Eau en Guadeloupe : L’Assemblée nationale adopte la loi tendant à la création d’un syndicat unique

Eau en Guadeloupe : L’Assemblée nationale adopte la loi tendant à la création d’un syndicat unique

L’Assemblée nationale a adopté en première lecture ce jeudi 28 janvier la proposition de loi rénovant la gouvernance du service public d’eau potable et d’assainissement en Guadeloupe.
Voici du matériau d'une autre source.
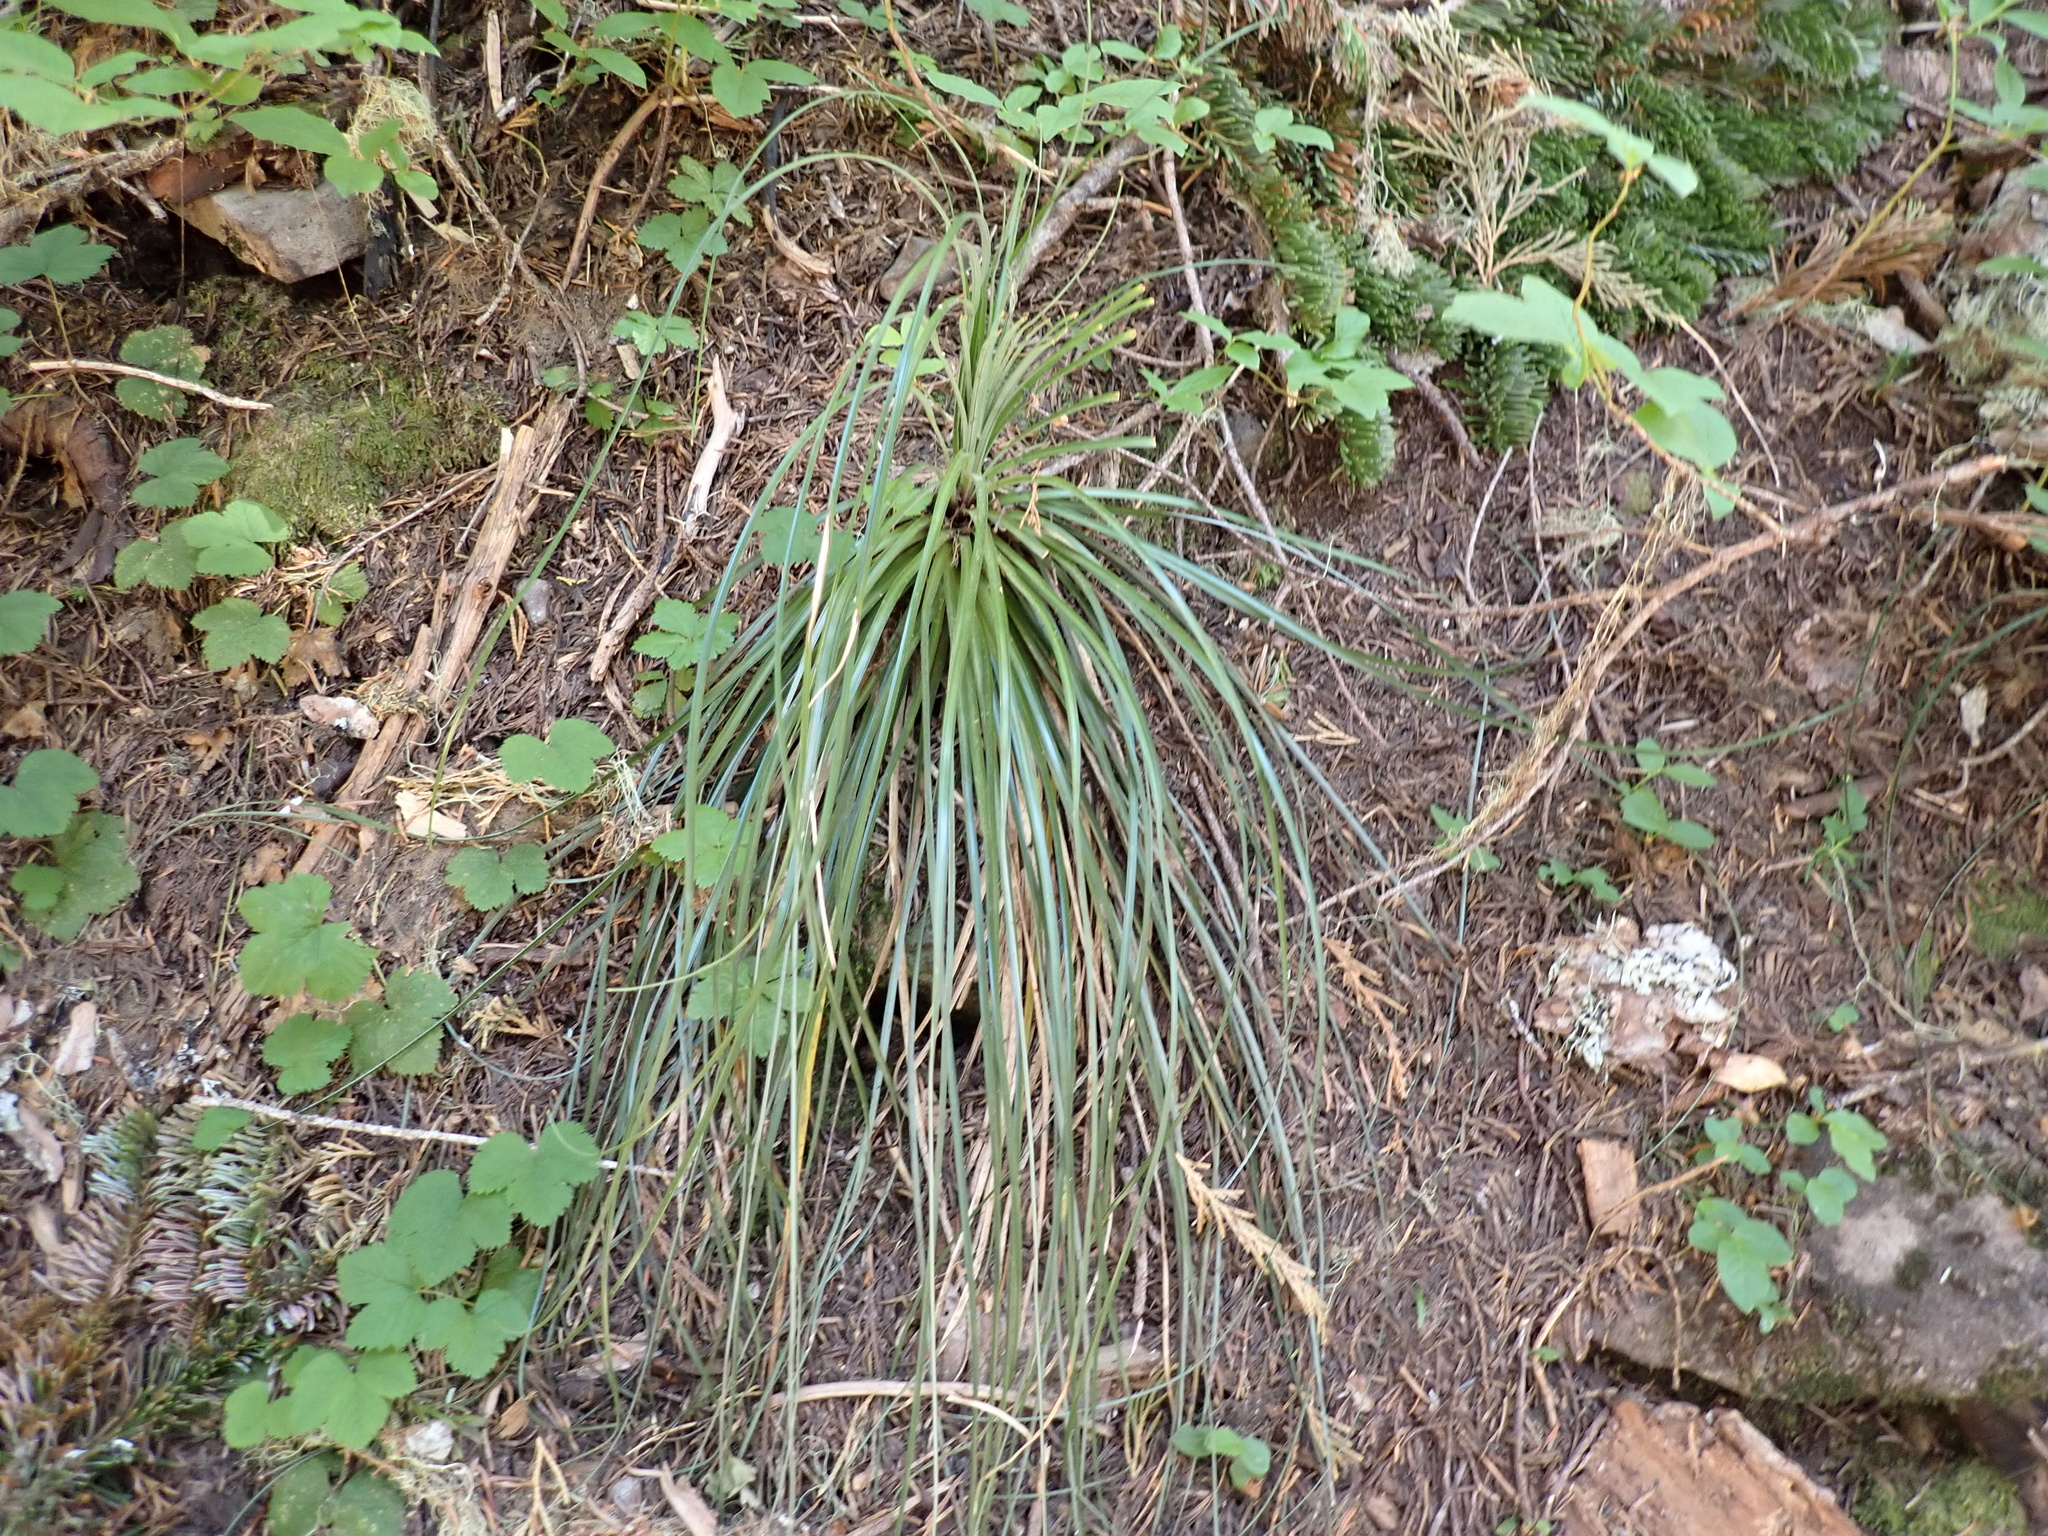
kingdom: Plantae
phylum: Tracheophyta
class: Liliopsida
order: Liliales
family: Melanthiaceae
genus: Xerophyllum
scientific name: Xerophyllum tenax
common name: Bear-grass
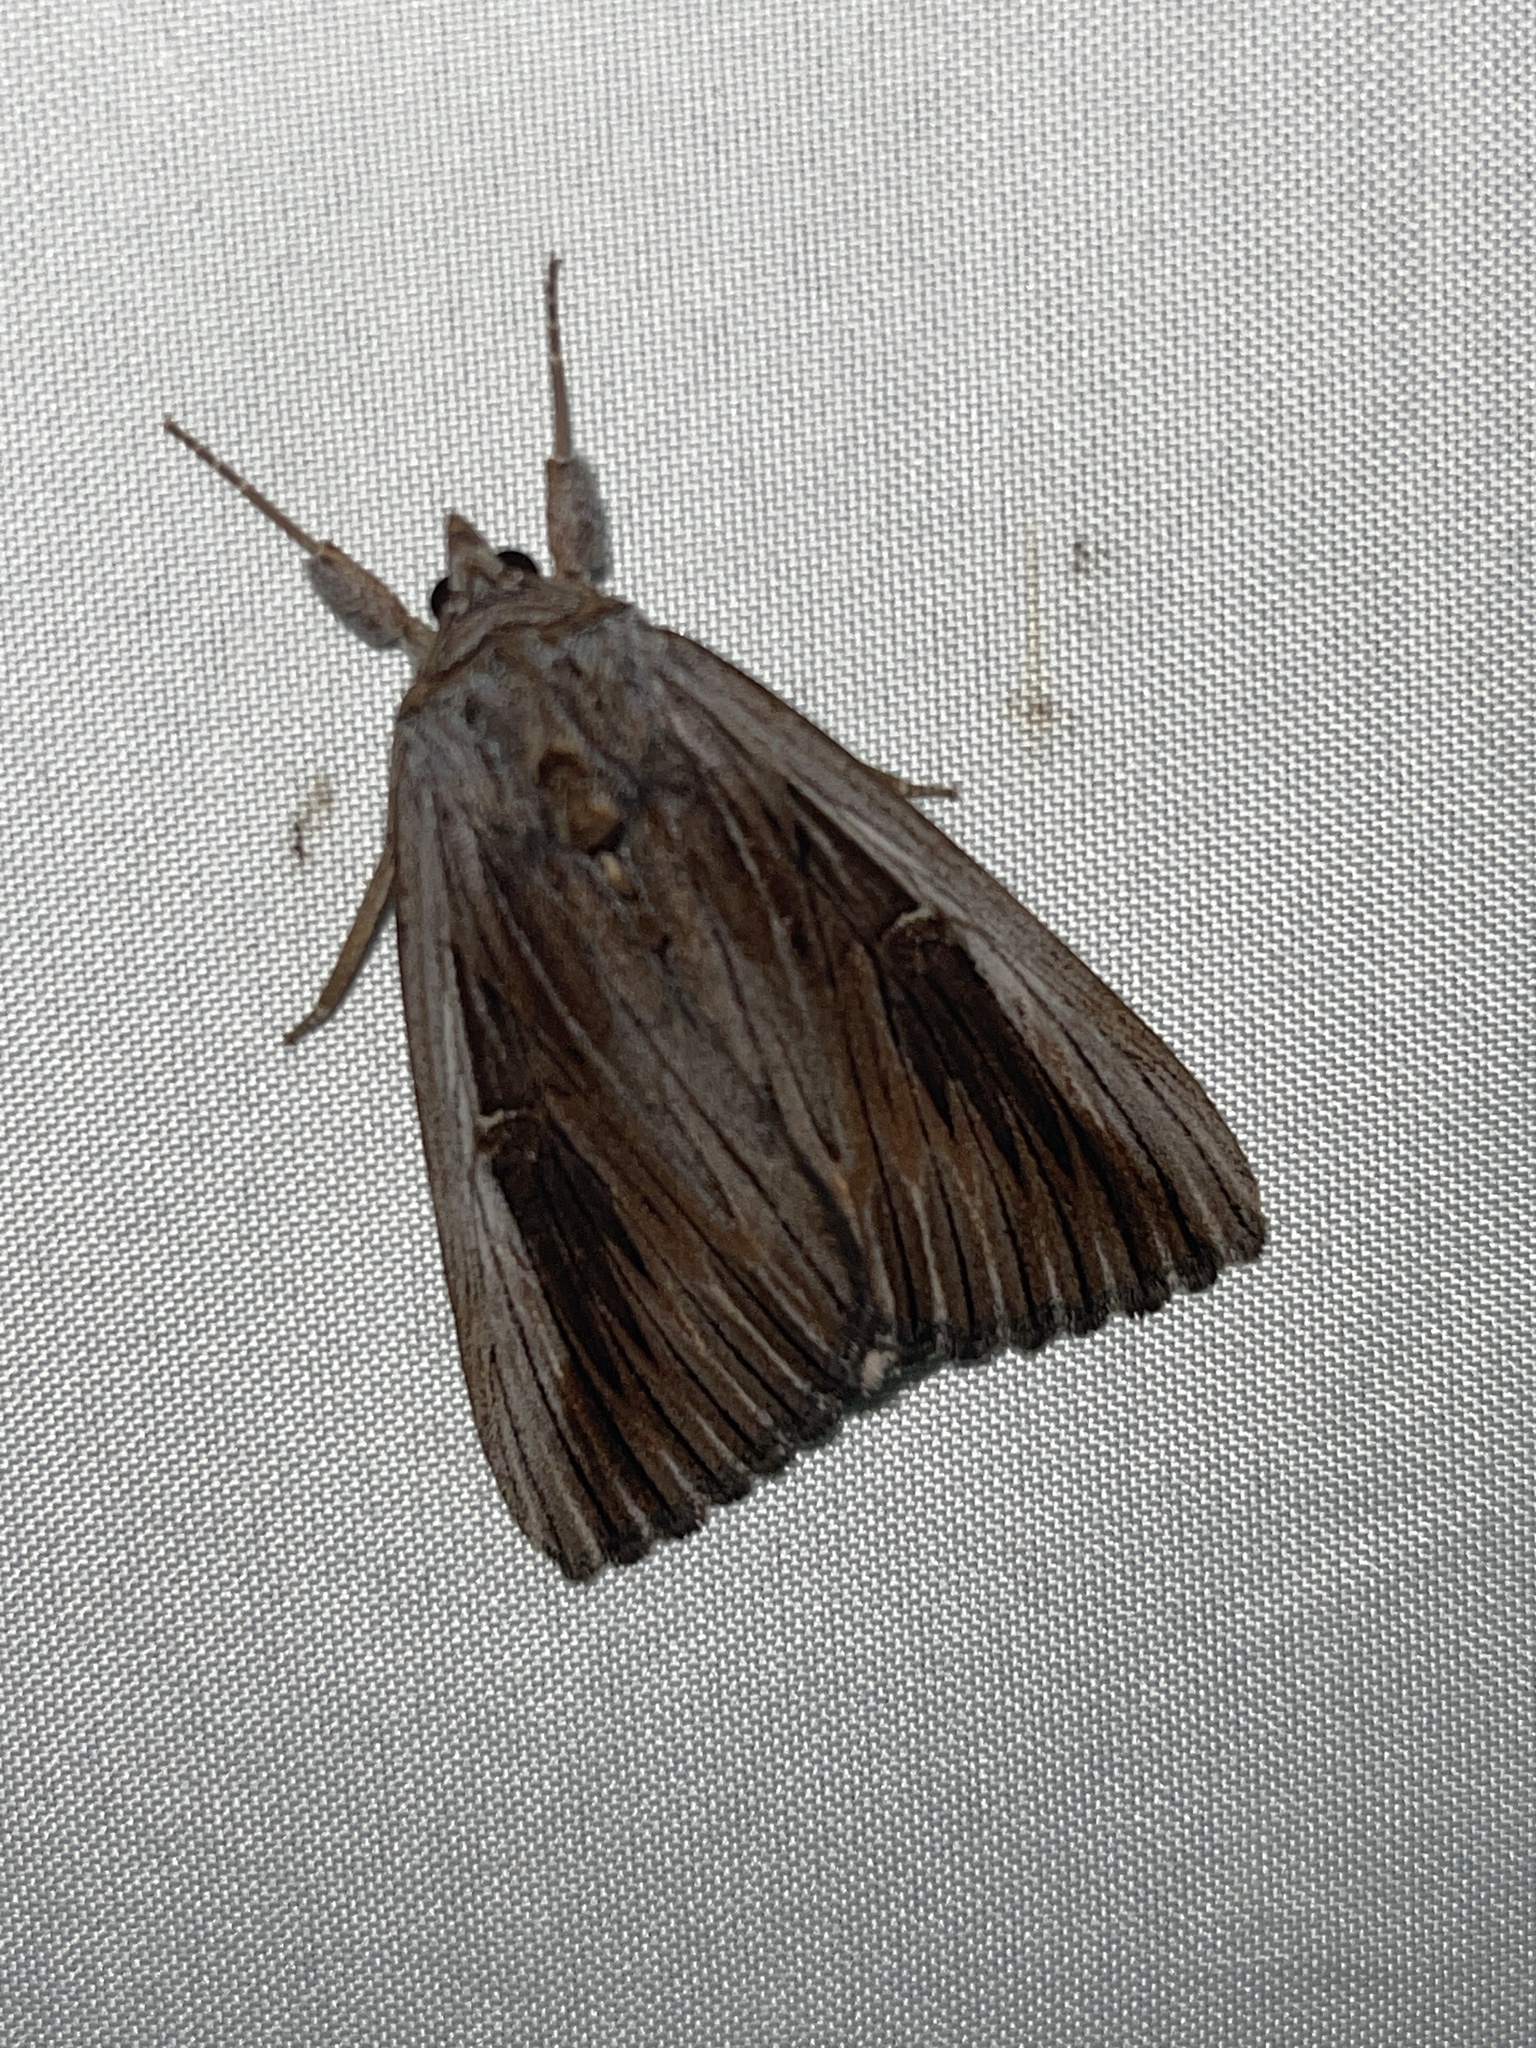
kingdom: Animalia
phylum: Arthropoda
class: Insecta
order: Lepidoptera
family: Erebidae
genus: Catocala
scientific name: Catocala herodias
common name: Pine barrens underwing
La proposition de loi de la députée MoDem Justine Bénin a été adoptée en première lecture par 83 voix pour et 6 abstentions.

Présentée à l’Assemblée nationale par la députée de Guadeloupe Justine Bénin, cette proposition de loi composée de deux articles, vise à créer, au 1er septembre 2021 et pour une durée illimitée, un établissement public local à caractère industriel et commercial dénommé Syndicat mixte de gestion de l’eau et de l’assainissement de Guadeloupe.

Ce syndicat mixte a vocation à remplacer la SIEAG, – récemment dissoute par le Gouvernement et qui a cumulé au cours de son existence près de 900 millions d’euros- et à venir à bout d’un réseau de distribution d’eau vétuste, laissant s’échapper jusqu’à 60% des volumes transportés et provoquant des coupures d’eau régulières qui pénalisent tant la population que l’activité économique de l’île.

Ce syndicat unique accueillera comme membres le Département et la Région Guadeloupe et l’ensemble des EPCI du territoire (CAP Excellence, Grand Sud Caraïbe, du Nord Grande-Terre, de la Riviera du Levant et du Nord‑Basse‑Terre). « Le principe de l’eau paye l’eau reste le fondement de son financement (…) mais les dépenses supplémentaires seront financées à 50% par la Région et le Département, et 50% par les autres membres», a ajouté la députée Justine Bénin.

Cette loi, dans son article 2, met en place également une commission de surveillance auprès du syndicat mixte de gestion de l’eau et de l’assainissement de Guadeloupe, chargée d’apporter de la transparence dans la gouvernance du syndicat par la participation des associations d’usagers de l’eau, de syndicats, des chambres consulaires.

Le Ministre des Outre-mer Sébastien Lecornu a souligné une proposition de loi indispensable. « Cette proposition de loi est une réponse aux enjeux majeurs que nous connaissons : fournir aux Guadeloupéennes et aux Guadeloupéens un service public de l’eau et de l’assainissement qui fonctionne et de qualité, sans oublier les attentes en la matière sur le terrain écologique», a indiqué Sébastien Lecornu.

« Repartir sur des bases saines»

Si la nécessité de mettre en place une structure unique capable de gérer la ressource en eau a fait consensus au sein de l’hémicycle, les questions concernant le maintien des ex-agents de la SIEAG et l’apurement des dettes de l’ancien syndicat n’étaient pas unanimes. Le Ministre des Outre-mer a assuré pourtant, lors de la discussion des amendements, « qu’il y aura une solution pour tout le monde». «L’Etat a d’ailleurs activé une cellule dédiée sur le sujet et accompagne le SIAEAG dans la mise en place d’un plan de départ volontaire, notamment à la retraite…Car l’objectif c’est aussi, il ne faut pas s’en cacher, que le nouveau syndicat n’ait pas une équipe disproportionnée, au risque de mettre sa viabilité financière en péril, ou de peser sur la facture d’eau de ses usagers», a-t-il précisé.
Au sujet de la dette, Sébastien Lecornu a indiqué que « le nouveau syndicat unique doit repartir sur des bases saines et solides, ce qui exclut la reprise des dettes à l’exception des dettes bancaires».

Jusqu’ici, la création d’un syndicat unique a été maintes fois repoussée depuis 2018, pour des raisons tant politiques que financières. Le texte doit désormais passer devant le Sénat.